Victory Avenue is closed today

I was talking on the phone with a friend of mine in LA a few minutes ago and he uttered a surprisingly pertinent question. “Is it a metaphor that Victory Avenue in Los Angeles is closed?”

This is as good a point as any to start my post today. Sorry for not writing yesterday, but I’ve been pre-occupied with a job interview. I’m frustrated with the state of things in my life. A little under a year ago, I took a pretty hefty pay cut to get out of a bad work situation, only to throw myself into a bad economic situation with another bad work situation rapidly approaching.

It doesn’t look good for me. But I still have time to turn things around.
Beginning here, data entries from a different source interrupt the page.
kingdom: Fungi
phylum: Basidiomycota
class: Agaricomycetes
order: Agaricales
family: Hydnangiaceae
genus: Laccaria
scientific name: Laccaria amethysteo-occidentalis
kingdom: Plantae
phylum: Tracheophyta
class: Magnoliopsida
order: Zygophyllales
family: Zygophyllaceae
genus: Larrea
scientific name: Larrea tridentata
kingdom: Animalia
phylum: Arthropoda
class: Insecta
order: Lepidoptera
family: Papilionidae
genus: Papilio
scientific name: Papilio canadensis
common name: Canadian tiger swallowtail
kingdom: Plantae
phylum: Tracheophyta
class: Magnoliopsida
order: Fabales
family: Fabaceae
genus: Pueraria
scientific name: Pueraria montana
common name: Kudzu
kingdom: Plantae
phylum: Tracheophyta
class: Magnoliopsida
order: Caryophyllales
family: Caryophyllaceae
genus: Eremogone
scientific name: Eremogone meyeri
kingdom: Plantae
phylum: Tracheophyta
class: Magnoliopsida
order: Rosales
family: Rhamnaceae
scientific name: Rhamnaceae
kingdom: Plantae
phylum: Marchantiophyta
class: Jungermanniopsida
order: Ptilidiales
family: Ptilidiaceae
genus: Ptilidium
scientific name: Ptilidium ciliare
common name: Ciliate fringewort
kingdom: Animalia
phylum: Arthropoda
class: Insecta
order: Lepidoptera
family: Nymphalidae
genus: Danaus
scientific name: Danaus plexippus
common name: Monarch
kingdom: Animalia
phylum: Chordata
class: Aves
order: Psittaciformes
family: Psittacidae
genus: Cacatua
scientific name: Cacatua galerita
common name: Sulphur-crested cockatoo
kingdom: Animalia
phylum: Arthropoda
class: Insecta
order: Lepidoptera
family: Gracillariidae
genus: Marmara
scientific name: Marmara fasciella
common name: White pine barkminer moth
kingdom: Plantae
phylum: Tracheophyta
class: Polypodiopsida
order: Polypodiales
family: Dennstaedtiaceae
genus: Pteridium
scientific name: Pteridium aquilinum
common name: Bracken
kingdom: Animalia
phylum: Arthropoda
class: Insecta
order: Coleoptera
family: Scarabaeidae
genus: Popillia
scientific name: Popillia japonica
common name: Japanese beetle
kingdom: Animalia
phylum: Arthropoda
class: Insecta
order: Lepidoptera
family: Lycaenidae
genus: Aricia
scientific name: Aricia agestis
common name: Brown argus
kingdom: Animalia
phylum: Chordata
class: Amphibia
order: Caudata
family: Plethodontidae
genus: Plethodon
My job is not easy. Most people probably think that sales people are slimy, gold chain wearing used car hawkers. And to be honest, in my industry, most still can be classified as such; but I’d like to think I’m above that. Problem is, most people I come into contact with don’t give me a chance to prove it. The bulk of my job has to do with cold-calls, telephone or in-person visits to solicit business. Not easy when you work for a small relatively unknown company. I believe in the product I’m pushing, but having a hard time believing in myself lately. This is probably in direct relation to the amount of money I’m making. I’m not making enough to live comfortably, but the money is there to be made. So it’s a bit of a mind-fuck. The harder I work, the more chances to make more money. But I’m struggling so its hard to have enough faith in myself to do the job I’m being paid to do.

I have brief moments where I shine, but they are very brief and there is a wide gap between them. To tie this into the question posed above…

How do you get to drive on victory avenue if its closed?

Do I stay in an industry that I am familiar with, but not all that interested in, or do I try my hand at something new knowing it would be starting over in everything (including pay scale)?